Donne, madri e lavoratrici? Sì, no, forse. Questo, ma anche il rapporto tra coniugi, le distanze tra uomini e donne nel mondo del lavoro e molto altro, è stato al centro della giornata di studi organizzata dalla Fondazione Giuseppe Pera dal titolo Lavoro e famiglia. Un’occasione importante, organizzata insieme con l’associazione degli avvocati per la famiglia e i minori (Aiaf) e con l’associazione avvocati giuslavoristi italiani (Agi) all’indomani della “Giornata internazionale della donna”, per discutere della situazione delle donne lavoratrici in Italia. Negli ultimi 4 anni, l’occupazione femminile è cresciuta di 5 punti, raggiungendo il 48%. Un dato confortante solo in parte: ci sono, infatti, 13 punti percentuali di distanza dal dato relativo agli uomini lavoratori e 12 da quel 60% indicato come ottimale dalla strategia di Lisbona per il 2010. L’Italia, infatti, per l’occupazione femminile scivola al penultimo posto nella classifica europea, di poco sopra la Grecia, e molto distante dalla Germania, medaglia d’oro con il 70,8 per cento di donne lavoratrici. Si capisce, quindi, che l’essere donna, e soprattutto madre, nell’Italia del lavoro è ancora oggi una discriminazione. Un terzo delle donne, infatti, abbandona il lavoro dopo il primo figlio e solo 43 madri su 100 riprendono l’impiego dopo il parto. Le disparità europee non colpiscono solo le madri, ma anche i padri. Sono il 25% i papà tedeschi che fanno uso di forme di congedo parentale, percentuale che sale al 30% in Svezia e che crolla in Francia e in Italia, rispettivamente ferma all’11 e al 6,9 per cento.

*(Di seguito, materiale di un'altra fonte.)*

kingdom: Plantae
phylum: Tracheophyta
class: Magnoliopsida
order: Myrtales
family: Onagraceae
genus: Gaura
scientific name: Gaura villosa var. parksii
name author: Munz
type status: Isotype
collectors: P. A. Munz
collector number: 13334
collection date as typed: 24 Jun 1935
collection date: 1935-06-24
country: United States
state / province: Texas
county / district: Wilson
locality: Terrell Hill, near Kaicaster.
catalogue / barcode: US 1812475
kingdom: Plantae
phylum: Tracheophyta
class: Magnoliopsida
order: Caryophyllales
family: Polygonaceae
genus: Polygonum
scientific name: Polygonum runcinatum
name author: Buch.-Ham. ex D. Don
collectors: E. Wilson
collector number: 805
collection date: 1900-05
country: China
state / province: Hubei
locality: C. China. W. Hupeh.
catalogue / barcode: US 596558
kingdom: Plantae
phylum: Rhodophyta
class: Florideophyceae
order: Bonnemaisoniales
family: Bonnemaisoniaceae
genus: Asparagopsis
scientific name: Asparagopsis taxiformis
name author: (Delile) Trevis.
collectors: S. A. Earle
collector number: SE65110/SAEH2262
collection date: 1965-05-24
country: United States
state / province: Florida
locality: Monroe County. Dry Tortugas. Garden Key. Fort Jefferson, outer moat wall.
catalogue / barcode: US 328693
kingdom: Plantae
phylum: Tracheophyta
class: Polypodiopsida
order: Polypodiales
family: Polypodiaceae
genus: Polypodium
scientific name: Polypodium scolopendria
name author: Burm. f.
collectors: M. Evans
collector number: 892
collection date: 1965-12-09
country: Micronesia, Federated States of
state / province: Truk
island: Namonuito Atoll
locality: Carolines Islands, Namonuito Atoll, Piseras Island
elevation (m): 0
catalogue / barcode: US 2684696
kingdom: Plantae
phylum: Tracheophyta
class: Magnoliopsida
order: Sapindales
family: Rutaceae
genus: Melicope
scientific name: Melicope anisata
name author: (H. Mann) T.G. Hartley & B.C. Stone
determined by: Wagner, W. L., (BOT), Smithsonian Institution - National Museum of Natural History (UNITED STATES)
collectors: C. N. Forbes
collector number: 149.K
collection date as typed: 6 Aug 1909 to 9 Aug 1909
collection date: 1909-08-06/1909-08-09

L’esigenza, emersa anche durante la giornata di studi che ha visto la partecipazione di avvocati, consulenti del lavoro e addetti ai lavori, è di ripensare le forme di welfare dedicate ai bambini, agli anziani e ai non autosufficienti per consentire un rialzo delle percentuali delle donne, e madri, lavoratrici. Se da un lato sono state molte le innovazioni normative introdotte negli ultimi anni – dagli asili nido e ludoteche aziendali ai buoni per baby sitting, dal lavoro agile alle tutele per le lavoratrici autonome, fino ad una maggiore e più ampia tutela della formazione della famiglia -, il numero di donne che riescono a conciliare i tempi di vita e lavoro è ancora basso. La scarsa partecipazione al mondo del lavoro, infine, si ripercuote anche sui piani pensionistici. In Italia solo il 39,1% delle donne percepisce la pensione di vecchiaia: dato che trova riscontro anche in Toscana, con il 40,1%, e nella provincia di Lucca, con il 39,9%. Questo significa che la maggior parte delle donne italiane beneficia di pensioni non derivanti dalla loro storia contributiva (15,6% solo superstiti, 2,4% solo invalidità).